A doctor stops us in the hall, asks them where they are taking me.
“Room transfer,” says the first.
“Room transfer?” asks the doctor. “That is unusual, isn’t it?”
“Very unusual,” says the other man. “Very unusual indeed.”
“We have the papers right here,” says the first, patting his pocket.
The doctor nods, watches them pass by. They push my bed forward in silence. Enter into an elevator.
“What if he had asked to see them?” asks the second. “What then?”
The first reaches into his pocket, mimes surprise. “I had the papers here a moment ago,” he says. “They are around here somewhere.” He smiles at the second, then down at me. “I thought it through in advance,” he says.
“Where’d you learn to do that?” asks the second.
“What?”
“Lie.”
“I don’t know,” says the first. “Picked it up somewhere. It comes in handy.”
“How are you doing?” the second says loudly, shouting down at me. I shake my head.
“He’s doing fine.”
“He doesn’t look fine.”
“Doesn’t matter, where he’s going.”
The elevator opens and they push me out toward the sliding glass exit doors. The sun is setting and the doors seem swollen with light.
“One more thing,” says the first. “We need you to formally agree to this.”
“Just a technicality.”
“We can’t let you die unless you agree to it.”
“Which of course you will do.”
“There is no advantage to saying no, every advantage to agreeing.”
“So how about it?”
They unfurl the sheet from my mouth, like some sort of magic trick. They stand crouched above me, people streaming all around us. They seem to be waiting for something.
“So, how about it?” they ask again.
I look at both of them, turning my head from one to another. I look out the door, squinting.
“No,” I say.
I choke, cough, see doctors in bloody surgery scrubs, a nurse rus
hing about turning knobs until the machines fall silent. I feel fingers in my mouth. There is a long hesitation as a doctor strikes my chest with a fist, and then I hear my lungs begin to breathe.
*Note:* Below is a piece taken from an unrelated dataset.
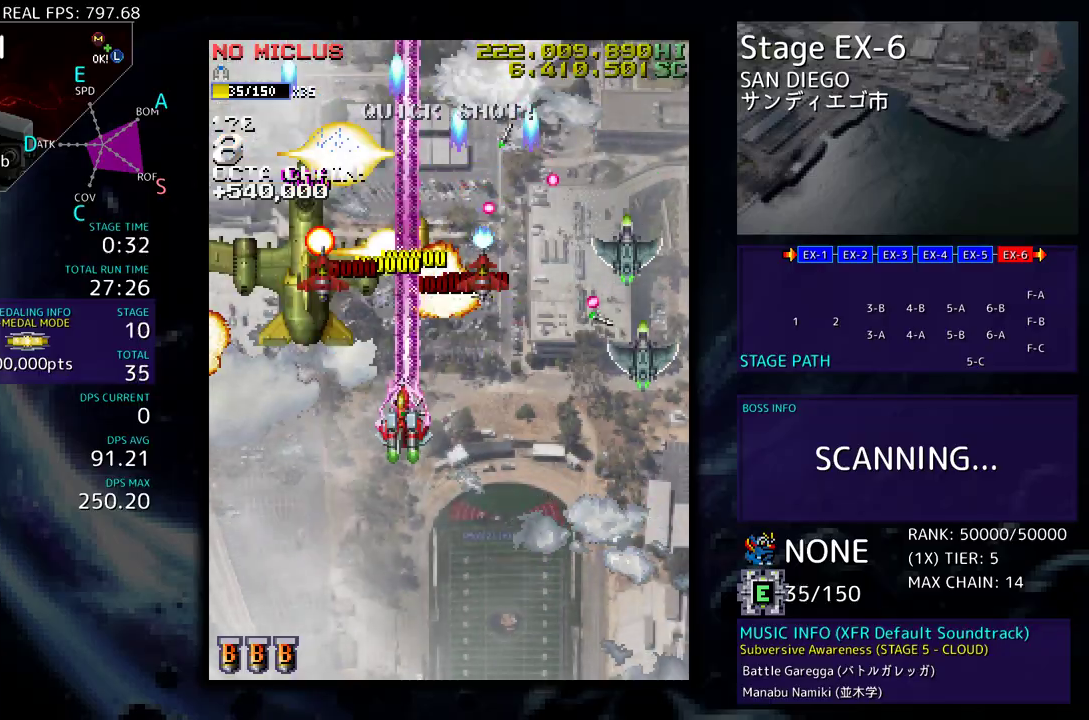
{"buttons": ["DPAD_DOWN"], "events": [[17, "DPAD_LEFT", "up"]]}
“Mr. Fochs,” the nurse says. “You made it. Welcome back to the land of the living.”
CHAPTER 18
Recovery
I am holding my youngest on my chest, my plastered arm preventing her from falling off the bed, my unbroken arm’s hand wrapped tightly around her ankle.
My eldest is there as well, sitting in a chair beside the bed, swinging her feet, wearing her Sunday dress. The twins are beside, their hair slicked down, wearing tiny three-piece suits.
“When will you be out, Daddy?” my eldest asks.
“Soon,” I say. “Very soon. The twins have been good?”
She looks up, remembering. “They were pretty good, I guess,” she says.
“We were real good,” says Mark. “We listened the whole time.”
“Grandad spoke at the funeral?”
“Yeah,” says Jack. “But he forgot what he was saying.”
“He didn’t forget,” says my eldest. “He was crying.”
Jack shrugs. “Whatever,” he says.
“How did she look?” I ask.
“Grandma?”
“Mom.”
“How do I know,” she says. “They closed the lid.”
“They had a picture of her on the top,” says Mark. “The picture looked real good.”
I pull my youngest back as she topples off the bed.
“Aren’t you sad about it?” asks my eldest.
“Of course I am sad,” I say.
“You don’t seem very sad to me,” she says.
“They have me all shot up with drugs.”
“Drugs are bad for you, Dad,” says Mark.
“Don’t do drugs, Dad,” says Jack.
“Medicine,” I say. “It’s okay. I am so crammed with medicine I can’t think straight.”
“When are you getting out, Daddy?” my eldest asks.
“Soon.”
“How soon?”
“A few days.”
The nurse comes and helps me get my legs out of bed and onto the floor. She helps me walk to the bathroom, leaves me inside for some time.
When she returns to retrieve me, she says, “You have a visitor.”
She helps me out of the bathroom. In the chair nearest the bed is the area rector.